Mais combien cet impôt génère-t-il pour le gouvernement?
Les taux d’imposition sur les héritages sont demeurés constants depuis 2011. Dans la même période, l’inflation a fait augmenter la valeur des biens dans le patrimoine des Français. Ces deux facteurs conjugués ont provoqué une augmentation effective des revenus fiscaux. En 2022, les droits de succession et donation ont contribué à hauteur de 18,5 milliards d’euros à l’économie du pays, alors qu’ils n’étaient que de 8 milliards il y a onze ans. Cependant, ce montant est largement inférieur à celui de l’impôt sur le revenu (environ 110 milliards d’euros) ou de la TVA (presque 273 milliards d’euros).

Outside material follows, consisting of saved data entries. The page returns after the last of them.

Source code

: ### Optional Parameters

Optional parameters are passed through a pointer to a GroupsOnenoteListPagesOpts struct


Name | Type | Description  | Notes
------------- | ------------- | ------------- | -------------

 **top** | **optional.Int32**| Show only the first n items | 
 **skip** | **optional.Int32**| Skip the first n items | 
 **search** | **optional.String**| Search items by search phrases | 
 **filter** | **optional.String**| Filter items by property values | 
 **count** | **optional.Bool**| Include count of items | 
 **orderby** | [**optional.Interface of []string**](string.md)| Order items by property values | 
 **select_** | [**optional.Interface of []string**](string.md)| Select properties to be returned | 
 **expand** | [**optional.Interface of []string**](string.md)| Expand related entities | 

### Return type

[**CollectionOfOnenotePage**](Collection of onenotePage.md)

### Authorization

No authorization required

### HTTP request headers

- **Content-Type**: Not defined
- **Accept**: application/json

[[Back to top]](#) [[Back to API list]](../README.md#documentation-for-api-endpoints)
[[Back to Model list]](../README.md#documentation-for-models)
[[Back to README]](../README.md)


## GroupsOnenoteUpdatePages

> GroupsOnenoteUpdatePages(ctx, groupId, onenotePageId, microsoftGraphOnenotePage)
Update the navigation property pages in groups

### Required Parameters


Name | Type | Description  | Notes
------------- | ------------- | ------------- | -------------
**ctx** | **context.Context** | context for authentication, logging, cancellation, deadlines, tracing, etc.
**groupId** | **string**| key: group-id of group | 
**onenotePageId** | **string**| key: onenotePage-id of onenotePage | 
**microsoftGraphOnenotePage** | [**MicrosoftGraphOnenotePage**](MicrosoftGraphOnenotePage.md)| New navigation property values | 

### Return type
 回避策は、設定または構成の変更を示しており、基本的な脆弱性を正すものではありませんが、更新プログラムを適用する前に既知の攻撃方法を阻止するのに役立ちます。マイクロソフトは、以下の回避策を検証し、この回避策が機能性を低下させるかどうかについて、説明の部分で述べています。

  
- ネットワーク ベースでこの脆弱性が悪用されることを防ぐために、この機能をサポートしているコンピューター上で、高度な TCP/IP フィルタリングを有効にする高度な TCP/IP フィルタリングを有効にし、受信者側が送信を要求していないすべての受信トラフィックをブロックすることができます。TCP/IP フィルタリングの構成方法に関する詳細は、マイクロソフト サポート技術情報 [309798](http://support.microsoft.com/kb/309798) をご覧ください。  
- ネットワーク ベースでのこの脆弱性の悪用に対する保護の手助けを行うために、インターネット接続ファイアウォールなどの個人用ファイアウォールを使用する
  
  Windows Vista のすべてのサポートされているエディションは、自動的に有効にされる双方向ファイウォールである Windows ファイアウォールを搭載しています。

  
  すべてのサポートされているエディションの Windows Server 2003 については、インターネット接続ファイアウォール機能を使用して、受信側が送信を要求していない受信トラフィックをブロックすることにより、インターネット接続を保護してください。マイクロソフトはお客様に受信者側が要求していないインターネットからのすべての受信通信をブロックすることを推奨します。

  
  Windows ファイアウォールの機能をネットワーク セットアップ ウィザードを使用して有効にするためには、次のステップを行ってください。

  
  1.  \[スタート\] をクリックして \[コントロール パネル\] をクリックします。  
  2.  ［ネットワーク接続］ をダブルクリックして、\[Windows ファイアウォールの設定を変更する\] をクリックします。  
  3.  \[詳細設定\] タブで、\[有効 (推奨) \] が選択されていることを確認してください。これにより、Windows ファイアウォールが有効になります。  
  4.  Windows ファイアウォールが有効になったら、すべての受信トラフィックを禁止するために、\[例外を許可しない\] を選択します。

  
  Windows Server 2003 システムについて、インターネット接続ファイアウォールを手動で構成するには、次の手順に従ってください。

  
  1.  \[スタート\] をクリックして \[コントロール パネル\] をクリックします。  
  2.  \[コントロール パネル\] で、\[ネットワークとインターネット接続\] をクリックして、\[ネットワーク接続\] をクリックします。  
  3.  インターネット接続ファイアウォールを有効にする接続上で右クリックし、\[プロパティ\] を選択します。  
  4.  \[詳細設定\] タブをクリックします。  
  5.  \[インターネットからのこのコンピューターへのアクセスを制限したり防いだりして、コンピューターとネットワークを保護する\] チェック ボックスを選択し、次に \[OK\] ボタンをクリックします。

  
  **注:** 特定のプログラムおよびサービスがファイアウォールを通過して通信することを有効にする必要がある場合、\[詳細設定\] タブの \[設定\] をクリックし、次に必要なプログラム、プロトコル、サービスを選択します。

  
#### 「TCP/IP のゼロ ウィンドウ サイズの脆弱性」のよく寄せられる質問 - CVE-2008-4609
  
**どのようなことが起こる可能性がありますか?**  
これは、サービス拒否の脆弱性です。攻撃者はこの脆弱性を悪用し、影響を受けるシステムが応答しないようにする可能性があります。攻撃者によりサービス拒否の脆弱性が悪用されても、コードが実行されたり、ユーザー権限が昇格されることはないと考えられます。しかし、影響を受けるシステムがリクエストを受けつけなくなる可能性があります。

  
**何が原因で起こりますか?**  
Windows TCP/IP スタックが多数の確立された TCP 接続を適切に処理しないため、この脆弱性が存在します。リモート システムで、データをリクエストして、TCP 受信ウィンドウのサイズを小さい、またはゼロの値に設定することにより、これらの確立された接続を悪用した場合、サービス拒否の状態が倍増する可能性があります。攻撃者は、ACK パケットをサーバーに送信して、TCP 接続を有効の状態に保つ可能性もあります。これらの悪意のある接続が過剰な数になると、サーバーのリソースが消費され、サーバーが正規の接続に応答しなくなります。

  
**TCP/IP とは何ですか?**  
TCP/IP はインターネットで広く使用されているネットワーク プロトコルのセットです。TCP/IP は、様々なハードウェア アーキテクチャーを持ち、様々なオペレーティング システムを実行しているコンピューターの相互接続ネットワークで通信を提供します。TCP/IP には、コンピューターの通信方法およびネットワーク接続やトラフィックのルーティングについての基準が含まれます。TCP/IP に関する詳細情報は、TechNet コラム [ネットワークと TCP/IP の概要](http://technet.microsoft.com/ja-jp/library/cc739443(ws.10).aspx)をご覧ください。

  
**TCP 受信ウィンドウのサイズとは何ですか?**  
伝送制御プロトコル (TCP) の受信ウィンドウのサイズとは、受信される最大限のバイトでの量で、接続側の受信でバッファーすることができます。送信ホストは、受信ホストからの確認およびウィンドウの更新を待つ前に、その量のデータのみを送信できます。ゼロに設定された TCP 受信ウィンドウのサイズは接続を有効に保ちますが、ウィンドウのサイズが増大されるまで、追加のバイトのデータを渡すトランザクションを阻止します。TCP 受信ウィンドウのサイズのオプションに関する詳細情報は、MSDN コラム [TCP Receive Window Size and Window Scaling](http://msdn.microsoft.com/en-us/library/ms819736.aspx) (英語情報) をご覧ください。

D’après une étude du Conseil d’Analyse Économique (CAE) publiée en 2021, « l’héritage contribue à l’augmentation des inégalités patrimoniales, une situation bien plus marquée que celle résultant des revenus du travail ». Plusieurs économistes, à l’image de Thomas Piketty dans son livre « Le Capital au XXIe siècle », considèrent les successions comme un des principaux facteurs d’inégalités sociales. Pour reprendre les mots de l’économiste Nicolas Frémeaux, auteur de « Les Nouveaux Héritiers », et interrogé par Télérama, « un tiers de la population ne reçoit aucun héritage, un autre tiers en reçoit très peu. Par contre, 10 % des héritiers reçoivent plus de la moitié de la totalité des héritages ».
Les individus concernés par les taxes de succession ont la capacité de s’en libérer en utilisant des stratégies juridiques et fiscales. Il y a l’option de faire des dons pendant leur vie, d’établir des sociétés civiles immobilières familiales pour transférer des actifs en utilisant des parts d’entreprise, ou de procéder à des décompositions de propriété pour diviser et transférer un bien afin de minimiser les frais fiscaux. Selon les calculs de la CAE, 40 % de la fortune transférée échappe à l’administration fiscale grâce à ces diverses méthodes. Contribuer.